Both the introduction and trailers depict the death of Godwyn the Golden at the hands of the Black Knives. However, the trailers also show the assassins making their journey towards Godwyn through a dense forest. It isn’t much, but it’s enough to get players wondering about where they were traveling from, and what that implies for characters like Ranni or Maliketh the Black Blade.

Trailers are almost always used to build hype and intrigue before a game comes out. However, it’s rare to see trailers that can provide additional value and context for players who have already beaten the game. Beyond being retroactively useful, these trailers also primed players to keep certain scenes and questions in mind before starting the game.

Elden Ring’s marketing presented important questions and teased the answers

Building excitement was an important function for Elden Ring’s marketing, but so was directing the attention of players to specific mysteries. Elden Ring’s trailers presented questions players kept in mind before starting their journeys in the Lands Between. In the story trailer, Ranni asks several crucial questions such as: who shattered the Elden Ring, and why? These are major beats in the lore of Elden Ring. By introducing them to players before the game came out, the marketing was hinting at which environmental clues and item descriptions players should be paying attention to.

Elden Ring Marketing

Beyond teasing these mysteries, Elden Ring’s marketing also left hints to the answers right under our noses. Ranni questions what happened to the Elden Ring, but she doesn’t question anything about the Rune of Death being stolen. As Elden Ring players know, that’s because she stole the Rune herself. She had no need to let us know that before the game was out. Of course, players learn these details by playing the game. But, any would-be detectives who picked up on these subtle hints may have been able to make the lore connections much faster.

Another scene the trailers show is Morgott, The Omen King, placing down a crown on the Elden Throne. Out of context, this moment seems insignificant. Yet, players who remember this scene while playing Elden Ring would have realized that their victory against Margit, the Fell Omen, was just the beginning of his story and future return later in the game. Put simply, it was a spoiler. Yet, without the context of playing the game first, players wouldn’t have known. And it was far from the only time the trailers did this.

Major spoilers were shown without context

If you’re anything like me, you rewatched the Elden Ring trailers multiple times to glean anything new. That turned out to be worthwhile by the time the credits roll on the game.
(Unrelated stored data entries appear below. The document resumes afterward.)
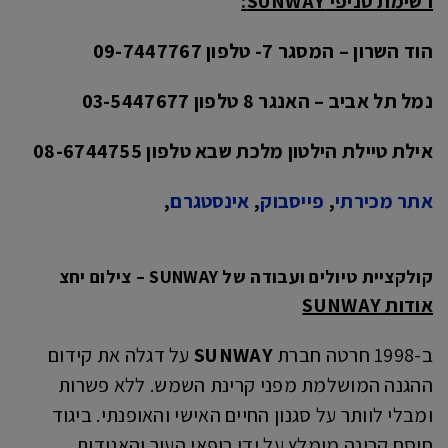
רשימת סניפי
SUNWAY
:
הוד השרון – המסגר 7- טלפון
09-7447767
נמל תל אביב – האנגר 8 טלפון
03-5447677
אילת טיילת הילטון מלכת שבא טלפון
08-6744755
אתר מכירתי
,
פייסבוק
,
אינסטגרם
,
קולקציית טיולים ועבודה של SUNWAY – צילום יחצ
אודות
SUNWAY
ב-1998 חרטה חברת
SUNWAY
על דגלה את קידום
ההגנה המושלמת מפני קרינת השמש. ללא פשרות
ומבלי לוותר על סגנון החיים האישי והאופנתי. ביגוד
חוסם קרינה מומלץ על ידי רופאי העור והאגודות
Some of the biggest secrets in Elden Ring’s lore were revealed in the very first trailer, and it creates a satisfying “aha” moment by the time the final boss battle begins.

The biggest spoiler that the teaser trailer flat out shows is Queen Marika the Eternal shifting between male and female forms. The reveal that Marika and Radagon of the Golden Order are the same being is a revelatory moment in Elden Ring, and the marketing didn’t hide it. Additionally, lore experts theorize that Marika shattered the Elden Ring, while Radagon tried to repair it.
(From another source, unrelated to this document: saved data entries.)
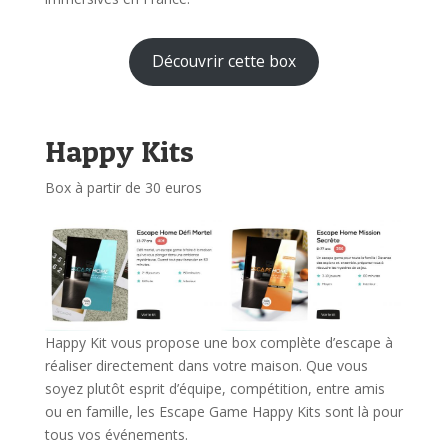
Découvrir cette box
Happy Kits
Box à partir de 30 euros
Happy Kit vous propose une box complète d’escape à
réaliser directement dans votre maison. Que vous
soyez plutôt esprit d’équipe, compétition, entre amis
ou en famille, les Escape Game Happy Kits sont là pour
tous vos événements.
This is on full display in the first teaser trailer, too. When players eventually reach Radagon of the Golden Order at the end of the game, it would dawn on them that the marketing was hinting at this conclusion from the very beginning.

Some spoken lines of dialogue throughout the trailers also manage to hint at potential spoilers. One such line is, “I doubt you could even imagine it, that which commanded the stars, giving life its fullest brilliance.” One potential interpretation of this is that it is hinting at the existence of the Outer Gods, including the Greater Will.

All of these potential spoilers would have made no sense to players without the context gained by playing the game. With that in mind, it’s clear that the Elden Ring marketing was designed to support players’ understanding of the lore both before and after experiencing the game.